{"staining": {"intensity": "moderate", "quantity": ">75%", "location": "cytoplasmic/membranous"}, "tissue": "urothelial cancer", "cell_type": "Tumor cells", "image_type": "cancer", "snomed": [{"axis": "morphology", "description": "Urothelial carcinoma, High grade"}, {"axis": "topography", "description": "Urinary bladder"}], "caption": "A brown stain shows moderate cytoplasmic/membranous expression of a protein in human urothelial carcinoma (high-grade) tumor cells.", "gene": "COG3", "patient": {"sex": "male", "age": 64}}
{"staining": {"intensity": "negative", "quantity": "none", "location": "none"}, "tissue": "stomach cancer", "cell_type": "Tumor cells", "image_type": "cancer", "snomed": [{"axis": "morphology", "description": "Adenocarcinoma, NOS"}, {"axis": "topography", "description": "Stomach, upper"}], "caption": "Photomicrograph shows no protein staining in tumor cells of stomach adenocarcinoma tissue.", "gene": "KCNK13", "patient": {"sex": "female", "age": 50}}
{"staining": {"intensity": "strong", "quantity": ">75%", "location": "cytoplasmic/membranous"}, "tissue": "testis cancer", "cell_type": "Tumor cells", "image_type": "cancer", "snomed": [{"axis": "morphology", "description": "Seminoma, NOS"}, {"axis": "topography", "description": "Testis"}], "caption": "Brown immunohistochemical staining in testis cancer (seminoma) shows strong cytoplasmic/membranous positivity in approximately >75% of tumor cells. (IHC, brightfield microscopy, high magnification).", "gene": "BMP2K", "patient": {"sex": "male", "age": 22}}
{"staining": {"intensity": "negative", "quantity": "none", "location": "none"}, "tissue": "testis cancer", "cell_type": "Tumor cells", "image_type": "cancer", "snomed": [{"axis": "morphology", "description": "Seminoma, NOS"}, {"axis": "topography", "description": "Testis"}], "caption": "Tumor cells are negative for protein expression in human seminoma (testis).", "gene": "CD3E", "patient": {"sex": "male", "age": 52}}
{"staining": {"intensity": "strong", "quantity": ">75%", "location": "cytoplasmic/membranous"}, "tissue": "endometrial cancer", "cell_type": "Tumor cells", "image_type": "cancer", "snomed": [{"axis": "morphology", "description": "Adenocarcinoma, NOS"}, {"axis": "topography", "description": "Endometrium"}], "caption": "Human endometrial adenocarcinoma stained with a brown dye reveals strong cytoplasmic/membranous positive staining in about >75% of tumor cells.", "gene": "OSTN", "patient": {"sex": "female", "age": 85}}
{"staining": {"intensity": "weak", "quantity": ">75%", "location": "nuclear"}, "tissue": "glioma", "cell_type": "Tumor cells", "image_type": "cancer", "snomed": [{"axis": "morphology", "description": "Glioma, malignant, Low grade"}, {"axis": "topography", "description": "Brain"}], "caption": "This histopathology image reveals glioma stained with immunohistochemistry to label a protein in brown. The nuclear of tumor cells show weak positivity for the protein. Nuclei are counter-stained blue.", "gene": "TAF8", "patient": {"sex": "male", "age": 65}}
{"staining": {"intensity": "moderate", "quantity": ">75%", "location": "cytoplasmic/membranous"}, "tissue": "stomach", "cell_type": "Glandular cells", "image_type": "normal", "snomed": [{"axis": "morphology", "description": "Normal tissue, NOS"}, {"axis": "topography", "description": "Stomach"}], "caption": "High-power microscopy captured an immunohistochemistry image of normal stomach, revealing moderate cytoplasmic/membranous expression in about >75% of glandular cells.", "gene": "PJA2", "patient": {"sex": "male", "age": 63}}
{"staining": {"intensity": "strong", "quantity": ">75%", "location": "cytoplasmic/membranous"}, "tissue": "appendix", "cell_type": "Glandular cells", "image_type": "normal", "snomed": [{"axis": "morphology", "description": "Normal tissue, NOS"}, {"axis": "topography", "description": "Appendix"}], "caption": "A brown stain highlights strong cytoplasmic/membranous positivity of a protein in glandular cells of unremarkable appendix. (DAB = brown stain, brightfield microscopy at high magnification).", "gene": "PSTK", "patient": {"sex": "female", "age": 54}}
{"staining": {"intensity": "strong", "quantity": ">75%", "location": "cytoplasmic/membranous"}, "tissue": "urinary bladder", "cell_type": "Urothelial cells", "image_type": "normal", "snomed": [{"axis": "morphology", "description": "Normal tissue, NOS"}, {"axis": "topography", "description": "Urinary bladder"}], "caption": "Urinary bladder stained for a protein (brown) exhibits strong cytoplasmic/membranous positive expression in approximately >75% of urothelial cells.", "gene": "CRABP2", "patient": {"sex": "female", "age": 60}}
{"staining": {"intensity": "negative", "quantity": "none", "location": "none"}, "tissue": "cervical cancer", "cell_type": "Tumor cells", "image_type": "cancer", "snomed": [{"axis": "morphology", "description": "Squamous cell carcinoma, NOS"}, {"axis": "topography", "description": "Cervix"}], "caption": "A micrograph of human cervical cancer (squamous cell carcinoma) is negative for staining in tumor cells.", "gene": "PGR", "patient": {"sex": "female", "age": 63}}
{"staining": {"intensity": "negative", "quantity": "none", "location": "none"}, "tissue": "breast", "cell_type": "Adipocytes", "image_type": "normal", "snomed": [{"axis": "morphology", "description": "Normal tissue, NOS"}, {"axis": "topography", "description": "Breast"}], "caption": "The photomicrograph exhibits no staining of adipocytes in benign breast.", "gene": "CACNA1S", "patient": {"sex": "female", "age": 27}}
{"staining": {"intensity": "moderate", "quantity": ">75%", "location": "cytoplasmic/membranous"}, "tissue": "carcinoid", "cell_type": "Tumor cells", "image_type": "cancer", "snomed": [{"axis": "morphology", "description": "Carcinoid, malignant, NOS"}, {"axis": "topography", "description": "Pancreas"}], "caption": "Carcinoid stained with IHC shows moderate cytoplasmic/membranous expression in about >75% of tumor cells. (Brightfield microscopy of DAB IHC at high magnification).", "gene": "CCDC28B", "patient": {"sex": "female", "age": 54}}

********

Transcribe, with no changes, the listing above from its first line through the line with "cells are negative", including that line, and stop once it is done.

{"staining": {"intensity": "moderate", "quantity": ">75%", "location": "cytoplasmic/membranous"}, "tissue": "urothelial cancer", "cell_type": "Tumor cells", "image_type": "cancer", "snomed": [{"axis": "morphology", "description": "Urothelial carcinoma, High grade"}, {"axis": "topography", "description": "Urinary bladder"}], "caption": "A brown stain shows moderate cytoplasmic/membranous expression of a protein in human urothelial carcinoma (high-grade) tumor cells.", "gene": "COG3", "patient": {"sex": "male", "age": 64}}
{"staining": {"intensity": "negative", "quantity": "none", "location": "none"}, "tissue": "stomach cancer", "cell_type": "Tumor cells", "image_type": "cancer", "snomed": [{"axis": "morphology", "description": "Adenocarcinoma, NOS"}, {"axis": "topography", "description": "Stomach, upper"}], "caption": "Photomicrograph shows no protein staining in tumor cells of stomach adenocarcinoma tissue.", "gene": "KCNK13", "patient": {"sex": "female", "age": 50}}
{"staining": {"intensity": "strong", "quantity": ">75%", "location": "cytoplasmic/membranous"}, "tissue": "testis cancer", "cell_type": "Tumor cells", "image_type": "cancer", "snomed": [{"axis": "morphology", "description": "Seminoma, NOS"}, {"axis": "topography", "description": "Testis"}], "caption": "Brown immunohistochemical staining in testis cancer (seminoma) shows strong cytoplasmic/membranous positivity in approximately >75% of tumor cells. (IHC, brightfield microscopy, high magnification).", "gene": "BMP2K", "patient": {"sex": "male", "age": 22}}
{"staining": {"intensity": "negative", "quantity": "none", "location": "none"}, "tissue": "testis cancer", "cell_type": "Tumor cells", "image_type": "cancer", "snomed": [{"axis": "morphology", "description": "Seminoma, NOS"}, {"axis": "topography", "description": "Testis"}], "caption": "Tumor cells are negative for protein expression in human seminoma (testis).", "gene": "CD3E", "patient": {"sex": "male", "age": 52}}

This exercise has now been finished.